## SUPPLIED RECORDS
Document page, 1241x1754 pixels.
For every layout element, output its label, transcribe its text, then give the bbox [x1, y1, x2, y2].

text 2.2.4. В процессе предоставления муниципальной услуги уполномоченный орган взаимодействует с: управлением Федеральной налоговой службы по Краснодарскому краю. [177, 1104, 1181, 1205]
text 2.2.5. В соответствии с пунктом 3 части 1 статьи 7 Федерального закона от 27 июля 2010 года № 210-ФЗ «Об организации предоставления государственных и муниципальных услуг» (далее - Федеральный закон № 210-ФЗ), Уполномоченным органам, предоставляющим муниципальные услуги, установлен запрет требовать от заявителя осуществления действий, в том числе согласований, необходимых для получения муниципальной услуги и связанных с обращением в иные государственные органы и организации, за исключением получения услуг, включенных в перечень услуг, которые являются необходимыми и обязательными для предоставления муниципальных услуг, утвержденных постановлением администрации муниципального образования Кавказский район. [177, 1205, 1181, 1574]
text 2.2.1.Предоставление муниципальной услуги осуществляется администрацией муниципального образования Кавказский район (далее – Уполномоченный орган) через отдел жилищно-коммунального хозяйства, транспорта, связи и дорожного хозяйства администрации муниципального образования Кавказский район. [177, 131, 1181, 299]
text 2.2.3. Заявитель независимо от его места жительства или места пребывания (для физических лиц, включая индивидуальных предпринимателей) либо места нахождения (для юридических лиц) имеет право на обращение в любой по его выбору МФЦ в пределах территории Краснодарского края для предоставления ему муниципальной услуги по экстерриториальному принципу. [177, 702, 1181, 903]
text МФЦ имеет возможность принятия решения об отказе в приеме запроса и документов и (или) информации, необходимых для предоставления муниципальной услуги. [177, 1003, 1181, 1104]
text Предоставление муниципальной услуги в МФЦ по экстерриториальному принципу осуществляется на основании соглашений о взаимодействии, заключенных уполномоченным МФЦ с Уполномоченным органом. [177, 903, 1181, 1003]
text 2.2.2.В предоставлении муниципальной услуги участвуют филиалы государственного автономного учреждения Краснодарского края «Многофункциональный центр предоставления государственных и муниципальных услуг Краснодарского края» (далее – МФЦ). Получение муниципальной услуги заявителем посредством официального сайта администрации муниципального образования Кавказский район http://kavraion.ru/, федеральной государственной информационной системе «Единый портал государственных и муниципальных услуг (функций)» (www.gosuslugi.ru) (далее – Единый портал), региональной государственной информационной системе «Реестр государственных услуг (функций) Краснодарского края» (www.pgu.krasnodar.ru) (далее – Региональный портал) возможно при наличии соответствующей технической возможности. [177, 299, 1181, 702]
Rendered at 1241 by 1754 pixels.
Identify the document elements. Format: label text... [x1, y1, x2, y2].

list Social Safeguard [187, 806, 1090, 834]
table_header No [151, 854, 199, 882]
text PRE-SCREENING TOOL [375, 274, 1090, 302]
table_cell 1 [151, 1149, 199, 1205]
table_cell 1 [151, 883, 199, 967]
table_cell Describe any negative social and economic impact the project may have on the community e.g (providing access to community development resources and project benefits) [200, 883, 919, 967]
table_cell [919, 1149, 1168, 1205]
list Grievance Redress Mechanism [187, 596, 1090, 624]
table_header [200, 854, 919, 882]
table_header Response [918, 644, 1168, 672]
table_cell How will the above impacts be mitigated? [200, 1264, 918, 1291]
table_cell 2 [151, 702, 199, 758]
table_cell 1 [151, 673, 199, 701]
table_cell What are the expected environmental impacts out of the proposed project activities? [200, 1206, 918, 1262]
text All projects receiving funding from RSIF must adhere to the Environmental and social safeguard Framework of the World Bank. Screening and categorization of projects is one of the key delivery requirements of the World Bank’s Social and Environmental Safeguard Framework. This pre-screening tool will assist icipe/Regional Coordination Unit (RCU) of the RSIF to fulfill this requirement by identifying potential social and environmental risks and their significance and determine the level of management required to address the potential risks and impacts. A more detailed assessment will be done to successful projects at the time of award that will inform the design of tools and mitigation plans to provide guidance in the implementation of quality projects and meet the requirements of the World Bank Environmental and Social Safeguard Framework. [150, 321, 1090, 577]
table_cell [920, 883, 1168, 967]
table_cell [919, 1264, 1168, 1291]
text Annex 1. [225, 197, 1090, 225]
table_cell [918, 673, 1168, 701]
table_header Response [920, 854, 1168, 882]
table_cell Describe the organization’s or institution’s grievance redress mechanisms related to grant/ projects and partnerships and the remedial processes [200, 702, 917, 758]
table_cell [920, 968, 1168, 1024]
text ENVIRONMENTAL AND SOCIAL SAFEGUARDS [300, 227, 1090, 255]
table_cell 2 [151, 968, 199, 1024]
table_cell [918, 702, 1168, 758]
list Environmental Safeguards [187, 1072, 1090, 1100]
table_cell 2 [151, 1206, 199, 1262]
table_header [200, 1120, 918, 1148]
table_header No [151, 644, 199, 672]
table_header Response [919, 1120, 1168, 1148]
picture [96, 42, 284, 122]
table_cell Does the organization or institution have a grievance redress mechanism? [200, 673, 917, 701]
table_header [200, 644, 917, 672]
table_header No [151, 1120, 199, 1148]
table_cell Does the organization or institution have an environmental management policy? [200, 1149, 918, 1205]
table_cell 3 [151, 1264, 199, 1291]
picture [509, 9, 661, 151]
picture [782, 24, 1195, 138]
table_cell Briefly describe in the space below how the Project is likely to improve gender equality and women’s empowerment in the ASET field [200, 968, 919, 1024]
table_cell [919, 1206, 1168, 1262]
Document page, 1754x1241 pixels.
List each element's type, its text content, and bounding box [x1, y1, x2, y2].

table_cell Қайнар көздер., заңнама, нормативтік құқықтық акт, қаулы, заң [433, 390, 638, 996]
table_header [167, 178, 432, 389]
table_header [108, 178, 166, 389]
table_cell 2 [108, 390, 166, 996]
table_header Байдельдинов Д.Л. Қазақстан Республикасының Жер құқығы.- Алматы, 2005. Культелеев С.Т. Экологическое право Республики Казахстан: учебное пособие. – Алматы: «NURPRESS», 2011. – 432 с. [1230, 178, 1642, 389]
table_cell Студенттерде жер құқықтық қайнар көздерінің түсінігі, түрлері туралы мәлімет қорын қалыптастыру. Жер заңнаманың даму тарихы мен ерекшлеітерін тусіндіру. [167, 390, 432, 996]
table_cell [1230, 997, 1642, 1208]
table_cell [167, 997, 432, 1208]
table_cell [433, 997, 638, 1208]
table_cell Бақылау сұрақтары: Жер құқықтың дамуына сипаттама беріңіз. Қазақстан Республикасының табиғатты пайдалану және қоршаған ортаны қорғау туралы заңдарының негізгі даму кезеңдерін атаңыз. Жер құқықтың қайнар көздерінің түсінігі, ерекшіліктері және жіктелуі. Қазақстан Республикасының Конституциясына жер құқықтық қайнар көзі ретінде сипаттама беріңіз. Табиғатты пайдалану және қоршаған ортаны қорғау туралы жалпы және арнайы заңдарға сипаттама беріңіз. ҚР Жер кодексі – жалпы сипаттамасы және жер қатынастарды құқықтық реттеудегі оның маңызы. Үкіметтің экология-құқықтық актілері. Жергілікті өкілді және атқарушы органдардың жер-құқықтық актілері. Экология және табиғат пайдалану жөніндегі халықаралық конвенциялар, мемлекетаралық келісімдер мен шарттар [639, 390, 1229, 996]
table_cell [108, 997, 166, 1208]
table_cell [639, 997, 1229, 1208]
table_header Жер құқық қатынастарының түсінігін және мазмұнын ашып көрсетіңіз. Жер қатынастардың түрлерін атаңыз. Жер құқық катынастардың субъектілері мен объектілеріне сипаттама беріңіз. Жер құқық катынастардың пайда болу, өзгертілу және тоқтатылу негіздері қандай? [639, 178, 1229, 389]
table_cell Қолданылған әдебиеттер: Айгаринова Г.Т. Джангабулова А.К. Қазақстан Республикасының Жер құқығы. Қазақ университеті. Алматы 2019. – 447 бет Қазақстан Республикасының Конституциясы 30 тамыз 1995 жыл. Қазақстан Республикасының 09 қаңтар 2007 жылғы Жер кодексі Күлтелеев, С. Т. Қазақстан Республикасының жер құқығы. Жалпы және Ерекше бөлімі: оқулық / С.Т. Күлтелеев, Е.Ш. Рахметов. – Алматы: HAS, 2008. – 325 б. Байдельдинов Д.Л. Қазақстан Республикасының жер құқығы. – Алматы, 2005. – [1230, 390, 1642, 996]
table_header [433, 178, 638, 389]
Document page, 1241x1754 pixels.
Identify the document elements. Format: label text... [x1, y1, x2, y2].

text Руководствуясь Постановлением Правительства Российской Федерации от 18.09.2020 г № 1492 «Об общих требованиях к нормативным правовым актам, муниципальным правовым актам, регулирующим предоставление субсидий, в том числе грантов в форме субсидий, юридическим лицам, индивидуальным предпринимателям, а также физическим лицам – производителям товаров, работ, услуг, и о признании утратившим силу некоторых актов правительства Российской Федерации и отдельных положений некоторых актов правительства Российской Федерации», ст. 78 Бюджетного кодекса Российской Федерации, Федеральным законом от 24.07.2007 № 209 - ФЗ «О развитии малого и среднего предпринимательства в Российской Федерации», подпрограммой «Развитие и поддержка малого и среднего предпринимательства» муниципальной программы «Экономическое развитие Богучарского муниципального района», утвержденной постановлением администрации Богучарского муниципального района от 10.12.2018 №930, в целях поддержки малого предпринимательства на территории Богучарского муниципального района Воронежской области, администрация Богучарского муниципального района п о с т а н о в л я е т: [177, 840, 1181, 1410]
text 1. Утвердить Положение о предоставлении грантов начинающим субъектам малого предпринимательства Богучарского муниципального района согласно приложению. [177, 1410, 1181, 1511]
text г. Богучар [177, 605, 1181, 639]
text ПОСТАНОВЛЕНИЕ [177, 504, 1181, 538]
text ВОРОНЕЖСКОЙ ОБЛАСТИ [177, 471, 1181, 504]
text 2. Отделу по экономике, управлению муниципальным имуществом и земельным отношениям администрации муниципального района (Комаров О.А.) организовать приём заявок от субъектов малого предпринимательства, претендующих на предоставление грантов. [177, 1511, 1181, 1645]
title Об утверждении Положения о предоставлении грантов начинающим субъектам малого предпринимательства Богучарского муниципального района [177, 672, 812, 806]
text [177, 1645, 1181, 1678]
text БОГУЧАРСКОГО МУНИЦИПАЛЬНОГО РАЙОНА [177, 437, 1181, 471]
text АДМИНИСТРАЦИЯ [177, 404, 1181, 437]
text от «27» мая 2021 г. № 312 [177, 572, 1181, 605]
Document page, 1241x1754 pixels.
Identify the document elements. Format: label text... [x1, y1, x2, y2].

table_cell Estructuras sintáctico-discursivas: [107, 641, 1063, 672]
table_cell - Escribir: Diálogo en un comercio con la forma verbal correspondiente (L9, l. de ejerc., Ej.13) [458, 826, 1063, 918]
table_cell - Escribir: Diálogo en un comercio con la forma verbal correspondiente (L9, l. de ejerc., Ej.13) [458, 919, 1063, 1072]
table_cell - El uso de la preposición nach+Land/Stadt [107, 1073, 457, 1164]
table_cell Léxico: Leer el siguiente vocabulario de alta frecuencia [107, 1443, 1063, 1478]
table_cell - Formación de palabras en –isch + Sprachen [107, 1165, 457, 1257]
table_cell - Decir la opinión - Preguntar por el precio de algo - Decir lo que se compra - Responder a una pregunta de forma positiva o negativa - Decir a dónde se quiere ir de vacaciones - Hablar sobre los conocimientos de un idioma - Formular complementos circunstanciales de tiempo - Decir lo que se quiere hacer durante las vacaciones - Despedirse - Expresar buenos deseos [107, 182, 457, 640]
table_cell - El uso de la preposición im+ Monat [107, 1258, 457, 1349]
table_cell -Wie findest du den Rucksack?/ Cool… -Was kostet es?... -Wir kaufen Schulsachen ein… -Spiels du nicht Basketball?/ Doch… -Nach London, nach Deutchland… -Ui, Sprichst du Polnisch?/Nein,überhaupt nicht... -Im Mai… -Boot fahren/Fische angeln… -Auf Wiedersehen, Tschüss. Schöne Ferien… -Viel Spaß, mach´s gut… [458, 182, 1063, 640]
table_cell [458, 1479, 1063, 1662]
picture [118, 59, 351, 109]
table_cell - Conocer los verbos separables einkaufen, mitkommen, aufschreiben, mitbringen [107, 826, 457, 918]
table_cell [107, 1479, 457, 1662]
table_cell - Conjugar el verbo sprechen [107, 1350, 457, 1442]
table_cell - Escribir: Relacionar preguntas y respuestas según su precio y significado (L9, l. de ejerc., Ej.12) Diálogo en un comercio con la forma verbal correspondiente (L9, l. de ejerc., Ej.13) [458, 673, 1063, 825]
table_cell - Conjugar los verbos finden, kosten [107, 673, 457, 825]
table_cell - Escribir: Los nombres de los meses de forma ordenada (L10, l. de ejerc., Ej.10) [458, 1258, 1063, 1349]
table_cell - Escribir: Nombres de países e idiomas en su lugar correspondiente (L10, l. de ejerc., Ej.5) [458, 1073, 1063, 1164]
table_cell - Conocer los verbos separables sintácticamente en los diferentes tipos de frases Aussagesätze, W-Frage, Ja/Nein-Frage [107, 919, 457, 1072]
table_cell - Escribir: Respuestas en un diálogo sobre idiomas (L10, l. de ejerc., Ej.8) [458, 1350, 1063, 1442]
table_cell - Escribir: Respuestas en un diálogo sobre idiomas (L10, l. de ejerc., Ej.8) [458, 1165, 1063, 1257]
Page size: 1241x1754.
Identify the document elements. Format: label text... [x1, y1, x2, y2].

## TASK BRIEF
After finding the line that contains "Page size: 1241x1754." in the records above, copy that line and each one after it exactly, through the final line.

## ANSWER TO THE EXERCISE
Page size: 1241x1754.
Identify the document elements. Format: label text... [x1, y1, x2, y2].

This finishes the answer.